• Task details: Lower down are entries containing pictures. Copy exactly, without those pictures, the lines from the line with "Kelebihan utama metode ini yai" through the line with "Alternative zu den Supermärkten".

Data for processing section start

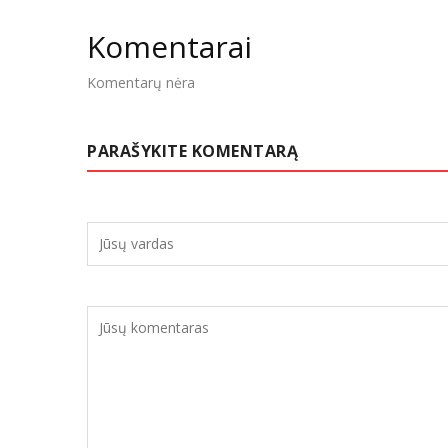
Komentarai
Komentarų nėra
PARAŠYKITE KOMENTARĄ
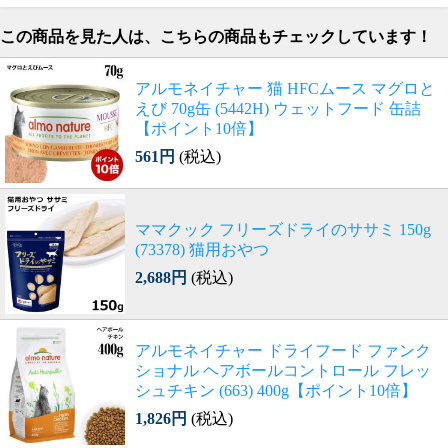
この商品を見た人は、こちらの商品もチェックしています！
アルモネイチャー 猫 HFCムース マグロと
えび 70g缶 (5442H) ウェットフード 缶詰
【ポイント10倍】
561円
(税込)
ママクック フリーズドライのササミ 150g
(73378) 猫用おやつ
2,688円
(税込)
アルモネイチャー ドライフード ファンク
ショナル ヘアボールコントロール フレッ
シュチキン (663) 400g【ポイント10倍】
1,826円
(税込)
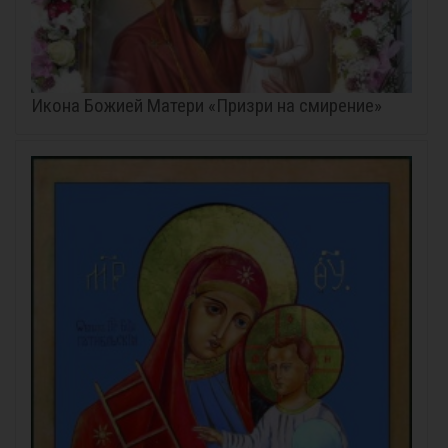
Икона Божией Матери «Призри на смирение»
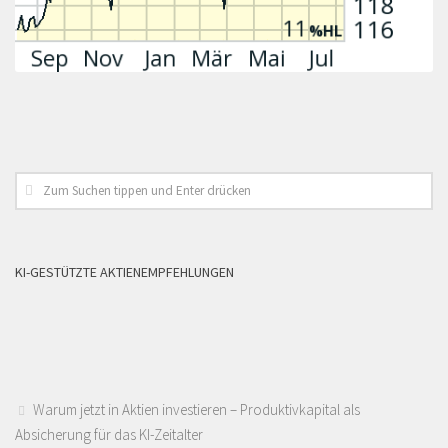
KI-GESTÜTZTE AKTIENEMPFEHLUNGEN
Warum jetzt in Aktien investieren – Produktivkapital als
Absicherung für das KI-Zeitalter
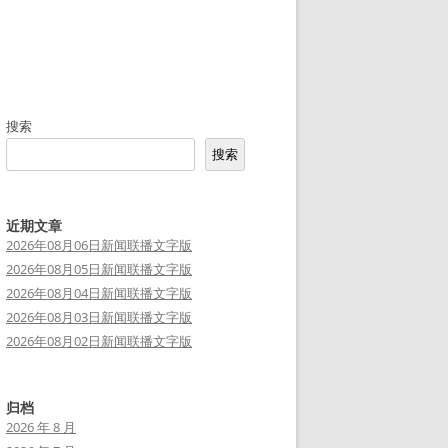
搜索
搜索
近期文章
2026年08月06日新闻联播文字版
2026年08月05日新闻联播文字版
2026年08月04日新闻联播文字版
2026年08月03日新闻联播文字版
2026年08月02日新闻联播文字版
归档
2026 年 8 月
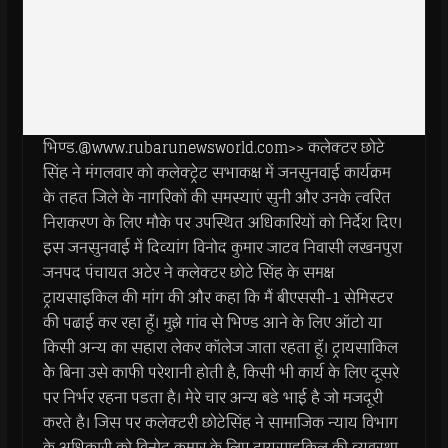
भिण्ड.@www.rubarunewsworld.com>> कलेक्टर छोटे
सिंह ने मंगलवार को कलेक्ट्रेट सभाकक्ष में जनसुनवाई कार्यक्रम
के तहत जिले के नागरिकों की समस्याएं सुनी और उनके त्वरित
निराकरण के लिए मौके पर उपस्थित अधिकारियों को निर्देश दिए।
इस जनसुनवाई में दिव्यांग विनोद कुमार जाटव निवासी लखनपुरा
जनपद पंचायत अटेर ने कलेक्टर छोटे सिंह के समक्ष
ट्रायसाइकिल की मांग की और कहा कि मैं बीएससी-1 सेमिस्टर
की पढाई कर रहा हूॅं। मुझे गांव से भिण्ड आने के लिए ऑटो या
किसी अन्य का सहारा लेकर कॉलेज जाता रहता हूॅ। ट्रायसाकिल
केे बिना उसे काफी परेशानी होती है, किसी भी कार्य के लिए दूसरे
पर निर्भर रहना पडता है। मेरे चार अन्य बडे भाई है जो मजदूरी
करते है। जिस पर कलेक्टरी छोटेसिंह ने सामाजिक न्याय विभाग
के अधिकारी को विनोद कुमार के लिए ट्रायसाइकिल की व्यवस्था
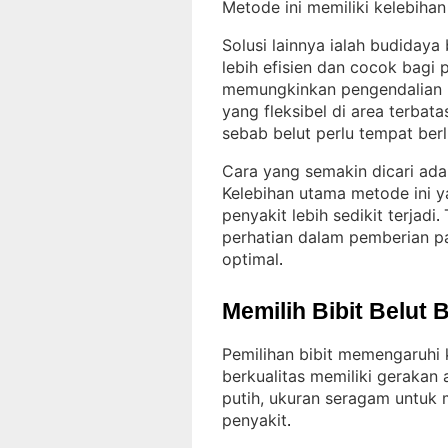
Metode ini memiliki kelebihan
Solusi lainnya ialah budidaya
lebih efisien dan cocok bagi
memungkinkan pengendalian k
yang fleksibel di area terbata
sebab belut perlu tempat ber
Cara yang semakin dicari ada
Kelebihan utama metode ini yai
penyakit lebih sedikit terjadi
. 
perhatian dalam pemberian pa
optimal
.
Memilih Bibit Belut 
Pemilihan bibit memengaruhi 
berkualitas memiliki gerakan 
putih, ukuran seragam untuk 
penyakit
.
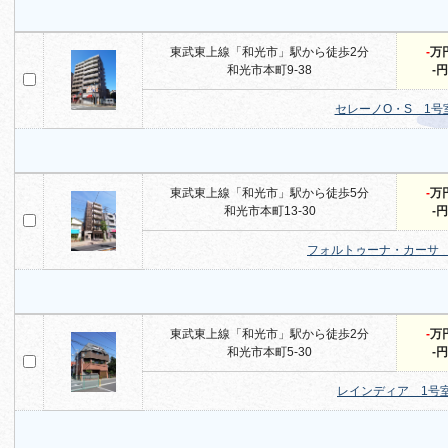
東武東上線「和光市」駅から徒歩2分
-
万
和光市本町9-38
-円
セレーノO・S 1号
東武東上線「和光市」駅から徒歩5分
-
万
和光市本町13-30
-円
フォルトゥーナ・カーサ 
東武東上線「和光市」駅から徒歩2分
-
万
和光市本町5-30
-円
レインディア 1号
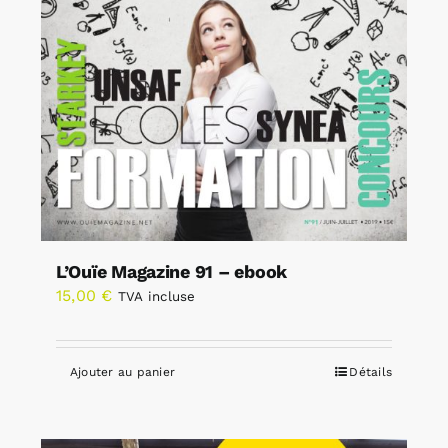
L’Ouïe Magazine 91 – ebook
15,00
€
TVA incluse
Ajouter au panier
Détails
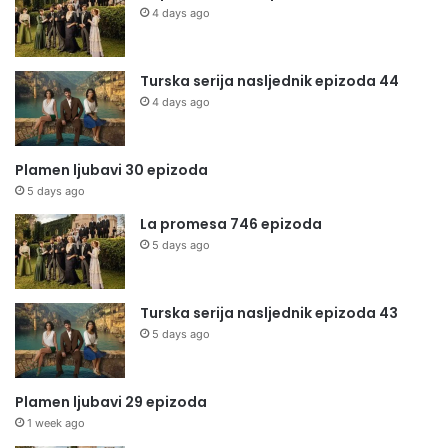
4 days ago
Turska serija nasljednik epizoda 44
4 days ago
Plamen ljubavi 30 epizoda
5 days ago
La promesa 746 epizoda
5 days ago
Turska serija nasljednik epizoda 43
5 days ago
Plamen ljubavi 29 epizoda
1 week ago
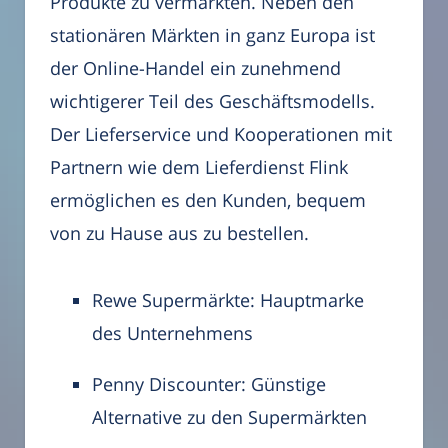
Produkte zu vermarkten. Neben den
stationären Märkten in ganz Europa ist
der Online-Handel ein zunehmend
wichtigerer Teil des Geschäftsmodells.
Der Lieferservice und Kooperationen mit
Partnern wie dem Lieferdienst Flink
ermöglichen es den Kunden, bequem
von zu Hause aus zu bestellen.
Rewe Supermärkte: Hauptmarke
des Unternehmens
Penny Discounter: Günstige
Alternative zu den Supermärkten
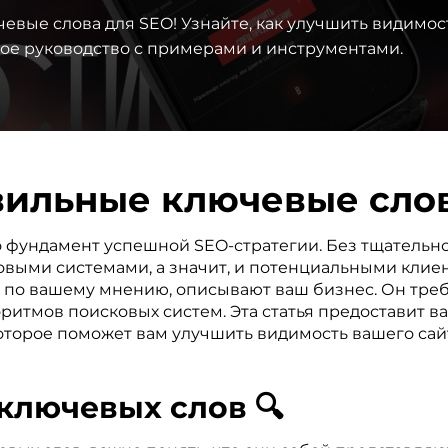
вые слова для SEO! Узнайте, как улучшить видимос
ное руководство с примерами и инструментами.
вильные ключевые слов
о фундамент успешной SEO-стратегии. Без тщательн
выми системами, а значит, и потенциальными клиен
е, по вашему мнению, описывают ваш бизнес. Он тр
оритмов поисковых систем. Эта статья предоставит 
оторое поможет вам улучшить видимость вашего сай
 ключевых слов 🔍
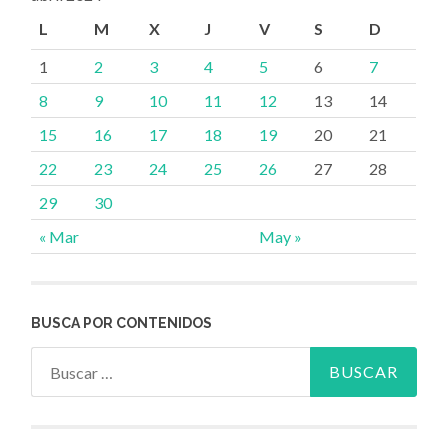
L
M
X
J
V
S
D
1
2
3
4
5
6
7
8
9
10
11
12
13
14
15
16
17
18
19
20
21
22
23
24
25
26
27
28
29
30
« Mar
May »
BUSCA POR CONTENIDOS
Buscar:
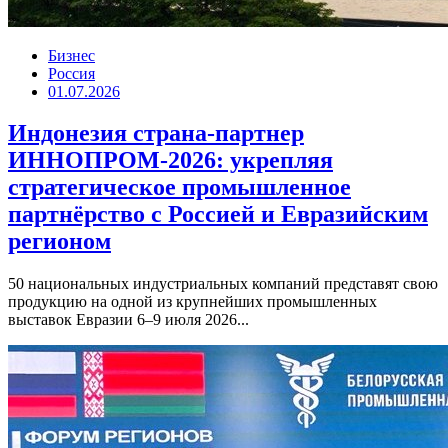
Бизнес
Россия
01.07.2026
Индонезия страна-партнер
ИННОПРОМ-2026: укрепляя
стратегическое промышленное
партнёрство с Россией и Евразийским
регионом
50 национальных индустриальных компаний представят свою
продукцию на одной из крупнейших промышленных
выставок Евразии 6–9 июля 2026...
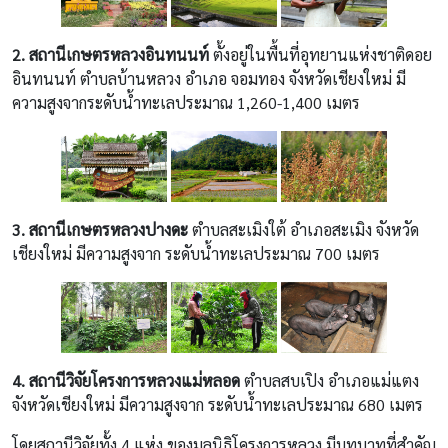
2. สถานีเกษตรหลวงอินทนนท์
ตั้งอยู่ในพื้นที่อุทยานแห่งชาติดอย
อินทนนท์ ตำบลบ้านหลวง อำเภอ จอมทอง จังหวัดเชียงใหม่ มี
ความสูงจากระดับน้ำทะเลประมาณ 1,260-1,400 เมตร
3. สถานีเกษตรหลวงปางดะ
ตำบลสะเมิงใต้ อำเภอสะเมิง จังหวัด
เชียงใหม่ มีความสูงจาก ระดับน้ำทะเลประมาณ 700 เมตร
4. สถานีวิจัยโครงการหลวงแม่หลอด
ตำบลสบเปิง อำเภอแม่แตง
จังหวัดเชียงใหม่ มีความสูงจาก ระดับน้ำทะเลประมาณ 680 เมตร
โดยสถานีวิจัยทั้ง 4 แห่ง ของมูลนิธิโครงการหลวง มีบทบาทที่สำคัญ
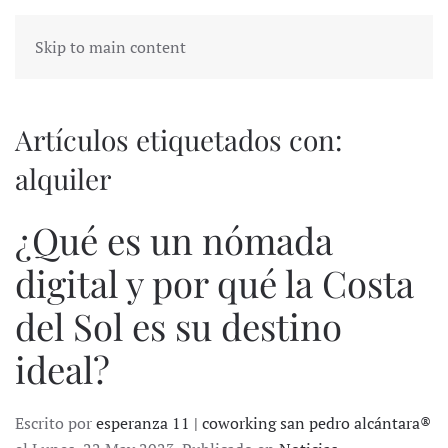
Skip to main content
Artículos etiquetados con:
alquiler
¿Qué es un nómada
digital y por qué la Costa
del Sol es su destino
ideal?
Escrito por
esperanza 11 | coworking san pedro alcántara®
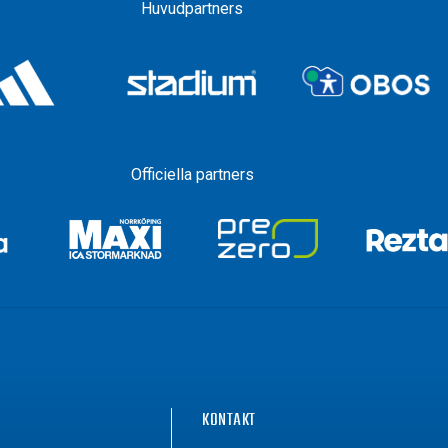
Huvudpartners
Officiella partners
G
KONTAKT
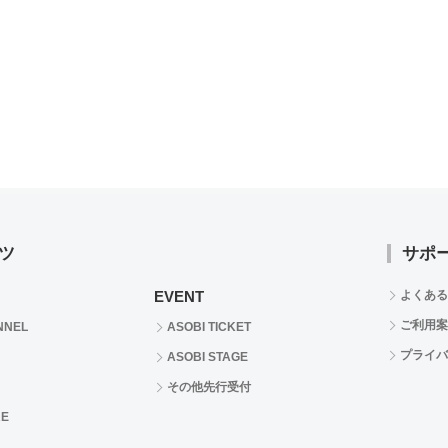
ツ
サポ
EVENT
よくある
ご利用案
NNEL
ASOBI TICKET
プライバ
ASOBI STAGE
その他先行受付
RE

Data for processing section end

• Solution to this problem:
Kelebihan utama metode ini yai
penyakit lebih sedikit terjadi
. 
perhatian dalam pemberian pa
optimal
.
Memilih Bibit Belut 
Pemilihan bibit memengaruhi 
berkualitas memiliki gerakan 
putih, ukuran seragam untuk 
penyakit
.
東武東上線「和光市」駅から徒歩2分
-
万
和光市本町9-38
-円
セレーノO・S 1号
東武東上線「和光市」駅から徒歩5分
-
万
和光市本町13-30
-円
フォルトゥーナ・カーサ 
東武東上線「和光市」駅から徒歩2分
-
万
和光市本町5-30
-円
レインディア 1号
L’Ouïe Magazine 91 – ebook
15,00
€
TVA incluse
Ajouter au panier
Détails
4 days ago
Turska serija nasljednik epizoda 44
4 days ago
Plamen ljubavi 30 epizoda
5 days ago
La promesa 746 epizoda
5 days ago
Turska serija nasljednik epizoda 43
5 days ago
Plamen ljubavi 29 epizoda
1 week ago
Produkte zu vermarkten. Neben den
stationären Märkten in ganz Europa ist
der Online-Handel ein zunehmend
wichtigerer Teil des Geschäftsmodells.
Der Lieferservice und Kooperationen mit
Partnern wie dem Lieferdienst Flink
ermöglichen es den Kunden, bequem
von zu Hause aus zu bestellen.
Rewe Supermärkte: Hauptmarke
des Unternehmens
Penny Discounter: Günstige
Alternative zu den Supermärkten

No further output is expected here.